The deployment of the American Aegis Combat System, designed to provide defense against short to intermediate-range ballistic missiles, casts a shadow over Russia-Japan relations, Russian Foreign Minister Sergey Lavrov said during his annual Q&A on Monday. Moscow has serious concerns over its purpose and who will be behind the operational control of the missile system in Japan. Despite Tokyo’s assertions, Moscow remains unconvinced.
“We have data that the system that will be deployed in Japan is based on universal launchers, which can use assault weapons,” the foreign minister stated. He added that Washington has never given control over its weapons to the country of deployment and this time will be no exception.
“We have heard that it will be Japan that will allegedly operate this system, and the United States will have nothing to do with it, but we have serious doubts that it is so.”
The statement comes on the heels of a report, which states that the stationing of the Aegis system is allegedly aimed at curbing Russia and is intended as a deterrent against its nuclear missiles, Japanese media say, citing an unnamed official.

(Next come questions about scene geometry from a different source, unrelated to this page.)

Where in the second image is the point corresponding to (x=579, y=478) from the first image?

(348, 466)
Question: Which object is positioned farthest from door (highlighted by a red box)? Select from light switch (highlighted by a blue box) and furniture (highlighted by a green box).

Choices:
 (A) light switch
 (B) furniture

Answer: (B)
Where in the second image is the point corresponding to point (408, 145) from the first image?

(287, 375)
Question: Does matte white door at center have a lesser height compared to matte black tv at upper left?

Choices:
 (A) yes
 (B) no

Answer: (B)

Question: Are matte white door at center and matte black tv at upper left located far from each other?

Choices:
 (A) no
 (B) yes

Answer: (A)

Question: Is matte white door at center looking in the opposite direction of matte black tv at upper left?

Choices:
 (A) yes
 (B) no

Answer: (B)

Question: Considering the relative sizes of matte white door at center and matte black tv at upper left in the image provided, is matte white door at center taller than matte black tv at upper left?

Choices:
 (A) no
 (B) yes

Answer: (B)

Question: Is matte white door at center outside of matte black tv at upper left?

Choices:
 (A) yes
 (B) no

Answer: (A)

Last month, Tokyo decided to boost its ballistic missile defense system and approved the purchase and deployment of two Aegis Ashore batteries – expected to become operational by 2023 – at a cost of around $2 billion.
Moscow has repeatedly stressed that it is eager to engage in dialogue over the stationing of US missile defense systems overseas, to make sure they will not “become a serious destabilizer” of the international climate, according to Lavrov. Despite US claims that the weapons are not directed against Russia, Moscow has “plenty of evidence that all this is not so.”